SECURITIES AND EXCHANGE COMMISSION

WASHINGTON, D.C. 20549

 

FORM 8-K

 

CURRENT REPORT

 

PURSUANT TO SECTION 13 OR 15(d) OF THE SECURITIES EXCHANGE ACT OF 1934

 

Date of Report (Date of earliest event reported) August 21, 2017 (August 16, 2017)

 

MGT Capital Investments, Inc.

(Exact name of registrant as specified in its charter)

 

Delaware   001-32698   13-4148725

(State or other jurisdiction

of incorporation)

 

(Commission

File Number)

 

(IRS Employer

Identification No.)

 

512 S. Mangum Street, Suite 408, Durham, NC 27701

(Address of principal executive offices, including zip code)

 

(914) 630-7430

(Registrant’s telephone number, including area code)

 

Check the appropriate box below if the Form 8-K filing is intended to simultaneously satisfy the filing obligation of the registrant under any of the following provisions:

 

[  ] Written communications pursuant to Rule 425 under the Securities Act (17 CFR 230.425)
   
[  ]  Soliciting material pursuant to Rule 14a-12 under the Exchange Act (17 CFR 240.14a-12)
   
[  ]  Pre-commencement communications pursuant to Rule 14d-2(b) under the Exchange Act (17 CFR 240.14d-2(b))

Given request = Please change "Securities Act" to "Securities Act of 1933" and give the Form 8-K cover page again, everything from "[  ] Written communications" down to "(17 CFR 240.14d-2(b))".

Given data =
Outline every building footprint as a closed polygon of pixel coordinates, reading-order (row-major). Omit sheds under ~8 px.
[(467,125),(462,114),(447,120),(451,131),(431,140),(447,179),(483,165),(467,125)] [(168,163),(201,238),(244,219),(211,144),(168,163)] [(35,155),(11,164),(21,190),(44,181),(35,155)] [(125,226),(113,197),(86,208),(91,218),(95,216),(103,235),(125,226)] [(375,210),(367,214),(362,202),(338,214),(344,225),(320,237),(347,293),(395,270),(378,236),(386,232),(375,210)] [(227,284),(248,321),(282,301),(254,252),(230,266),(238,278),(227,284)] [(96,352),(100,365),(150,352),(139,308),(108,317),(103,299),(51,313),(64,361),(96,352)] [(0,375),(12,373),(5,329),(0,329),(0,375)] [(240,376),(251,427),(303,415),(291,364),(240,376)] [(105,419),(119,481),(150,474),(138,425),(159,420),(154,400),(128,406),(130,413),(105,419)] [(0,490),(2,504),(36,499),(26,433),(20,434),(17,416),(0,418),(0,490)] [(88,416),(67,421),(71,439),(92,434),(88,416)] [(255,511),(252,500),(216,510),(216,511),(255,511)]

Full solution =
[  ] Written communications pursuant to Rule 425 under the Securities Act of 1933 (17 CFR 230.425)
   
[  ]  Soliciting material pursuant to Rule 14a-12 under the Exchange Act (17 CFR 240.14a-12)
   
[  ]  Pre-commencement communications pursuant to Rule 14d-2(b) under the Exchange Act (17 CFR 240.14d-2(b))